What to work on – Within the listing that follows, reproduce exactly the lines starting at the line with "FIGURE 2 | Sampling" and ending at the line with "Figure 1. HTAP", inclusive, and only those. Pictures are dropped.

Record set –
- - - - -
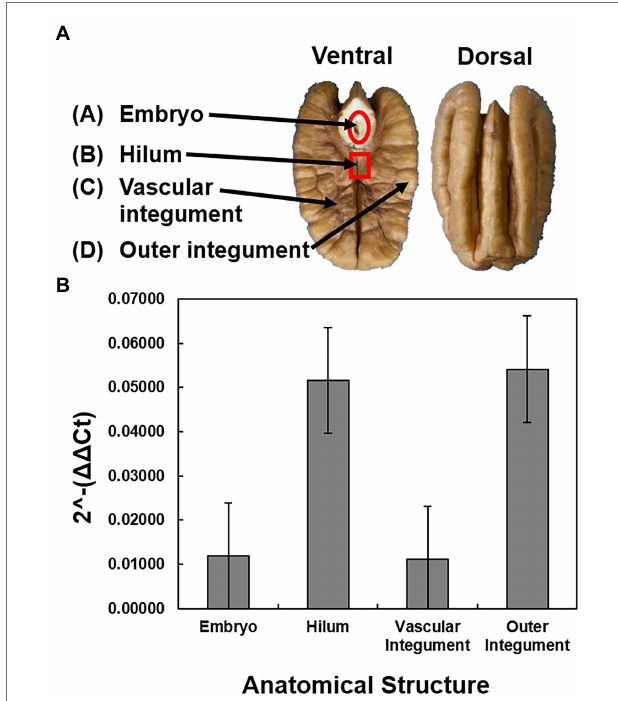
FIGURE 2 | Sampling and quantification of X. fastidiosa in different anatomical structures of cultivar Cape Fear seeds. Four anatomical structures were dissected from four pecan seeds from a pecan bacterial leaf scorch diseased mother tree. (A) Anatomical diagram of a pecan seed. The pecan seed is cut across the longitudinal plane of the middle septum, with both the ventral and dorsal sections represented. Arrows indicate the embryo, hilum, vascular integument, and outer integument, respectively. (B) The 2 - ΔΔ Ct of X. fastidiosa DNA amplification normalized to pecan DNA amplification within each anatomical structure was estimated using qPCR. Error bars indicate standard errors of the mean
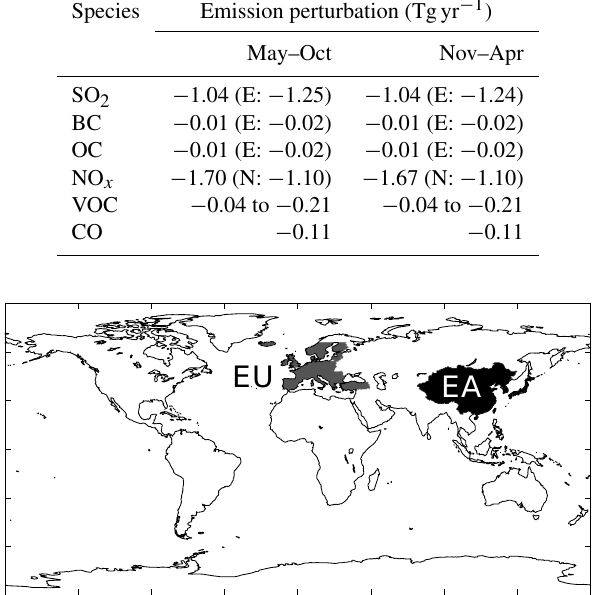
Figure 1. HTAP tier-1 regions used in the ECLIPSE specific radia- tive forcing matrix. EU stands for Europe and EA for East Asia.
- - - - -
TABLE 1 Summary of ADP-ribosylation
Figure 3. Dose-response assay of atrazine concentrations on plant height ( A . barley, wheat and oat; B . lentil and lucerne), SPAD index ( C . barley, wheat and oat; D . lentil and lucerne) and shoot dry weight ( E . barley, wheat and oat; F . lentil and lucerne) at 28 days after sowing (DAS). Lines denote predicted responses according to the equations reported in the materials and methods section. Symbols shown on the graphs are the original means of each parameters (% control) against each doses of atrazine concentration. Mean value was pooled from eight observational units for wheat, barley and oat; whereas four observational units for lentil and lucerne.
- - - - -
Result below –
FIGURE 2 | Sampling and quantification of X. fastidiosa in different anatomical structures of cultivar Cape Fear seeds. Four anatomical structures were dissected from four pecan seeds from a pecan bacterial leaf scorch diseased mother tree. (A) Anatomical diagram of a pecan seed. The pecan seed is cut across the longitudinal plane of the middle septum, with both the ventral and dorsal sections represented. Arrows indicate the embryo, hilum, vascular integument, and outer integument, respectively. (B) The 2 - ΔΔ Ct of X. fastidiosa DNA amplification normalized to pecan DNA amplification within each anatomical structure was estimated using qPCR. Error bars indicate standard errors of the mean
Figure 1. HTAP tier-1 regions used in the ECLIPSE specific radia- tive forcing matrix. EU stands for Europe and EA for East Asia.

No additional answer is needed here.